Syndicate Bank is targeting to reach out to over 20,000 women entrpreneurs across the country through a new scheme 'SyndMahilaShakti', an initiative for women empowerment.

The bank is observing 'SyndMahilaShakthi' week currently till December 20 across the country and aims to extend loans to over 20,000 women entrepreneurs to take up various self-employment activities under micro, small and medium enterprises, a press release said.

Since December 15, the bank has sanctioned loans worth Rs. 68 crore to about 5,415 women entrepreneurs till Wednesday, officials said.

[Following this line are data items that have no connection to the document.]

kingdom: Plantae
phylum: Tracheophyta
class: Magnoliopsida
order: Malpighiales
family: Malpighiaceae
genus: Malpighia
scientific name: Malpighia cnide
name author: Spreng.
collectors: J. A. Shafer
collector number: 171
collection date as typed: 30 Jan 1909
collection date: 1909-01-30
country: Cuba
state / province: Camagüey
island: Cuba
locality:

Concessional interest rates

Under the scheme, the bank is extending finance up to Rs. 5 crore per woman beneficiaries at concessional interest rates.

The rate of interest for loans up to Rs. 10 lakh is at the base rate of 10.25 per cent, while for loans exceeding Rs. 10 lakh, a concession of 0.25 per cent is being provided on applicable interest rate.

The borrower has to contribute 15 per cent margin on the loan, while the processing and documentation charges are fully waived on these loans. No collateral security and no guarantee is insisted for loans up to Rs. 10 lakh.

Available facilities

The beneficiaries can avail themselves of credit card facility without any admission fee and they can also avail themselves of various facilities such as instant global debit cards/ATM cards, SMS banking, mobile banking, Internet banking, any branch banking, SyndSuraksha insurance policy and SyndArogya health insurance cover, the statement said.

All micro enterprises will get a rebate of 0.5 per cent in rate of interest for prompt repayment to be reimbursed at the time of closing the loan account. The loans can be repaid in a maximum period of 7 to 10 years, including repayment holiday.

The bank shall be covering all eligible borrowers under Credit Guarantee Fund Trust for Micro and Small Enterprises scheme.

Eligible borrowers can also be sponsored by district industries centre, NGOs, women and child development department and self help groups, among others. The beneficiaries will be given free skill development training across the country, it said.